Second, once I’ve decided the die is loaded in my favour, I work out my margin of safety not just from the business’s vulnerability but from my own uncertainty about my analysis. If I am less confident in my growth assumptions, I demand a bigger discount to intrinsic value before I buy. I try not to let a good story feel like conviction, and stand in for margin of safety.

Third, while I size positions loosely, unlike a professional money manager would, I try to size on how bad the worst case is for me, not just on how good the opportunity looks. A 10% position that would terrify me into selling at the bottom is worse than a 3% position I can hold through the storm.

Fourth, I try and keep some capital deliberately unemployed (in my savings account and liquid funds). And I don’t do this with the idea of timing the market but to prepare for randomness to hand me a gift at some point. This is the antifragile piece. It costs you a little in the good years and pays you enormously in the rare years that matter most.

Fifth, and this I think is the most important piece of my “how to deal with randomness” arsenal, I judge myself purely on process.
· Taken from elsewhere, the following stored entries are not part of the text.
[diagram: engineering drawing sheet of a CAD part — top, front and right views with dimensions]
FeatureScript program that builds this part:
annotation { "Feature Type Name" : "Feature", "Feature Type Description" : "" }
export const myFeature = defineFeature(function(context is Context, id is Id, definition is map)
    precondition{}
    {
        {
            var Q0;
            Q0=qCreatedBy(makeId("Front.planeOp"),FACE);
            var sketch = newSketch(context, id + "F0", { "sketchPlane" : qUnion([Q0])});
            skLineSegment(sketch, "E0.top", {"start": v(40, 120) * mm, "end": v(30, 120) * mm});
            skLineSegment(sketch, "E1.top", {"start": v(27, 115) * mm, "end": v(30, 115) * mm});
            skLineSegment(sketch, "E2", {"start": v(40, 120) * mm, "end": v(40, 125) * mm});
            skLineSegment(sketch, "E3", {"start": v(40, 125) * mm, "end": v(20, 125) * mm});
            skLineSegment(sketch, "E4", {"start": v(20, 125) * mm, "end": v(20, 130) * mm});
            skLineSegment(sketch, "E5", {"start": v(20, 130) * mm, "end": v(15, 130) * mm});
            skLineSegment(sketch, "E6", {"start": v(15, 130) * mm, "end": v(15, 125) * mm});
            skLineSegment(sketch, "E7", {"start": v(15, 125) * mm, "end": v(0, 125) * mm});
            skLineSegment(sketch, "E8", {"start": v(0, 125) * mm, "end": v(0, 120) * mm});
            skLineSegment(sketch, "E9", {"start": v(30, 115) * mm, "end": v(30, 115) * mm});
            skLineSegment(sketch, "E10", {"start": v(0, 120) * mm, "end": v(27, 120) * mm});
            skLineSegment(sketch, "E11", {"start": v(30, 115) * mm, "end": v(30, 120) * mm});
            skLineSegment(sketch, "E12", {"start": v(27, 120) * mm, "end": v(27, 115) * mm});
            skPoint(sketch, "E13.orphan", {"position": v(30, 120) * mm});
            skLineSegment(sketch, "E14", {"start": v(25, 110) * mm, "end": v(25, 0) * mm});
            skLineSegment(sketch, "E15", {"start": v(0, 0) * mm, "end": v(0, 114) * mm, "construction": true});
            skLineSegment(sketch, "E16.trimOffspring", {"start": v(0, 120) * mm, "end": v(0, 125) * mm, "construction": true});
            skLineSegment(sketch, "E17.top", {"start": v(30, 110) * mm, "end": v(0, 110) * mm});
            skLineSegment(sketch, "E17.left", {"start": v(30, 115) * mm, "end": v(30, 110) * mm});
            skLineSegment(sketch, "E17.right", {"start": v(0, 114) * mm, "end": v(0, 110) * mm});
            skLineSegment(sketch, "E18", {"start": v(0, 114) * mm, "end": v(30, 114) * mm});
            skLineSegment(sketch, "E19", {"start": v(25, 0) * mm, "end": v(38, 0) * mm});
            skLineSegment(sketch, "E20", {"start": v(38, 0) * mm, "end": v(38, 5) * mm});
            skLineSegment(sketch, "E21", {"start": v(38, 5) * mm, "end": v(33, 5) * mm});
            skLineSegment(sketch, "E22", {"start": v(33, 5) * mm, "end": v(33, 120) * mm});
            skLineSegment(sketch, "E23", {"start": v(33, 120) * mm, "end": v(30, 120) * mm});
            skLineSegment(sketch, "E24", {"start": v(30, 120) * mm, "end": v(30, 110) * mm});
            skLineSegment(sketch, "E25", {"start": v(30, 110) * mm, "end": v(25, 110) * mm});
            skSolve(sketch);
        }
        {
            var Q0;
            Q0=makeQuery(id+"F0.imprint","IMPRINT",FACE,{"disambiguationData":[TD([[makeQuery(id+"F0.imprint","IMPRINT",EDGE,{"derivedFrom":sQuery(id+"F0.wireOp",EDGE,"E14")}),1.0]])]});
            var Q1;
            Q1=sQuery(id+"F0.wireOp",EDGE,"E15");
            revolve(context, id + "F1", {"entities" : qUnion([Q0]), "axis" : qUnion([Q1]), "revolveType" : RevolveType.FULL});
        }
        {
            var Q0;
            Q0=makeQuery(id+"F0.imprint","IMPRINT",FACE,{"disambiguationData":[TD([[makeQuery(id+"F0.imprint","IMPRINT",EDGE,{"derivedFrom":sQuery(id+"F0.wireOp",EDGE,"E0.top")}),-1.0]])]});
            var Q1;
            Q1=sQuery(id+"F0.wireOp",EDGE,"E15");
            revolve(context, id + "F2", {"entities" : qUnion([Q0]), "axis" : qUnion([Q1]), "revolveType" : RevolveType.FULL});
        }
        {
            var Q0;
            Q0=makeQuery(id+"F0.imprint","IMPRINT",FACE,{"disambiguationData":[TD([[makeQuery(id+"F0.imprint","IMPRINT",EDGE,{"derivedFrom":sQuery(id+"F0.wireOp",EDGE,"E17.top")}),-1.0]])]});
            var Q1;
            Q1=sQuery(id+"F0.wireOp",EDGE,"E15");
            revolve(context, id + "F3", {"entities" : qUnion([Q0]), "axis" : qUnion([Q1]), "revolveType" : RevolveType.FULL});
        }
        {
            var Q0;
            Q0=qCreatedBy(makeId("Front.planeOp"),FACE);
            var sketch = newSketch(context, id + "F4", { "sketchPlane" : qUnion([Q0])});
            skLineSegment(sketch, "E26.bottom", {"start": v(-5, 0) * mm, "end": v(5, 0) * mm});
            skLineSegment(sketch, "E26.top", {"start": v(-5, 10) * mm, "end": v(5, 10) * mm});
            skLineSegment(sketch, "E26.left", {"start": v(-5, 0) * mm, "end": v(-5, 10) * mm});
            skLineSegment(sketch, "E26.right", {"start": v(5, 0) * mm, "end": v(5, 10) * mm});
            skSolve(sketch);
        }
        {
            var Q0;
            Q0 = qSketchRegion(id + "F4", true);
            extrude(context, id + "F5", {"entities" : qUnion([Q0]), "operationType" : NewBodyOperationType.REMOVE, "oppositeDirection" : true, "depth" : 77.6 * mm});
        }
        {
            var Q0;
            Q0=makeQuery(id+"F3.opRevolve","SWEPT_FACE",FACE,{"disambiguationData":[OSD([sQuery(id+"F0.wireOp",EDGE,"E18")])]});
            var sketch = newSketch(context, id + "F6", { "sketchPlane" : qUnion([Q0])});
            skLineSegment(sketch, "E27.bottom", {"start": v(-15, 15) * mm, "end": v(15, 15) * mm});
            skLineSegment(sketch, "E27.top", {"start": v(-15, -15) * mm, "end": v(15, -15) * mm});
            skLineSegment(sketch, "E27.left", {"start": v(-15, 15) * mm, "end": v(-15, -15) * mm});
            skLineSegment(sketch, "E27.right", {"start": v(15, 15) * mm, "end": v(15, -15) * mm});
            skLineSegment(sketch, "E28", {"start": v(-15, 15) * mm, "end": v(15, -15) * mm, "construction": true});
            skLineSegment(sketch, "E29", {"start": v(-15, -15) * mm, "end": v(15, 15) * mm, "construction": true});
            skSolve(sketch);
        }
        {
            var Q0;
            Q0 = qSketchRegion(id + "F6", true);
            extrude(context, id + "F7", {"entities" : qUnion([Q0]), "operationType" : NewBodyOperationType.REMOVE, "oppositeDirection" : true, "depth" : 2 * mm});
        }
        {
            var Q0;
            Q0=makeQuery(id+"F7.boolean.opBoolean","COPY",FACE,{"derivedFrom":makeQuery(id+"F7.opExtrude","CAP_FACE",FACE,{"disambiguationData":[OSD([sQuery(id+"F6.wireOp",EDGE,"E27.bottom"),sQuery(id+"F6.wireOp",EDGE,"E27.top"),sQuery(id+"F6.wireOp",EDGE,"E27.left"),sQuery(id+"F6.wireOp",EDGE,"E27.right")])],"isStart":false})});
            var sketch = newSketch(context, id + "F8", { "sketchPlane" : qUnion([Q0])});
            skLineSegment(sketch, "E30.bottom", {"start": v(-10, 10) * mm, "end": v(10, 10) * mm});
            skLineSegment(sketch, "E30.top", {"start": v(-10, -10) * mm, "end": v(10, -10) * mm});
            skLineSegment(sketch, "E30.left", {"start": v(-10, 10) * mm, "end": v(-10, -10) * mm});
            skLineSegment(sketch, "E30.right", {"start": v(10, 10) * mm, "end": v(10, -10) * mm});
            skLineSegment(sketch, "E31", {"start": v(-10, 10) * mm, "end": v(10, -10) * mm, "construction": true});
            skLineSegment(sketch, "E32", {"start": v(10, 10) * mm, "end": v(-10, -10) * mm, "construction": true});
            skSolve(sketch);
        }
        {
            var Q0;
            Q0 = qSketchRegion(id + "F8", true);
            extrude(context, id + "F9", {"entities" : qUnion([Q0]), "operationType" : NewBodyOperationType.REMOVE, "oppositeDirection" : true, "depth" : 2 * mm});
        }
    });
I also keep a simple written record of why I bought what I bought. Six months or three years later, this lets me honestly check: was I right for the reasons I thought? Right for the wrong reasons? Or wrong, but saved by luck? This I think is the only real defence against the illusion of control.

You see, in investing as in life, randomness is not the enemy. It is the water you are swimming in, and it always will be. The entire craft of investing well is learning to build a boat, and a habit of mind, strong enough to survive the water’s unpredictability.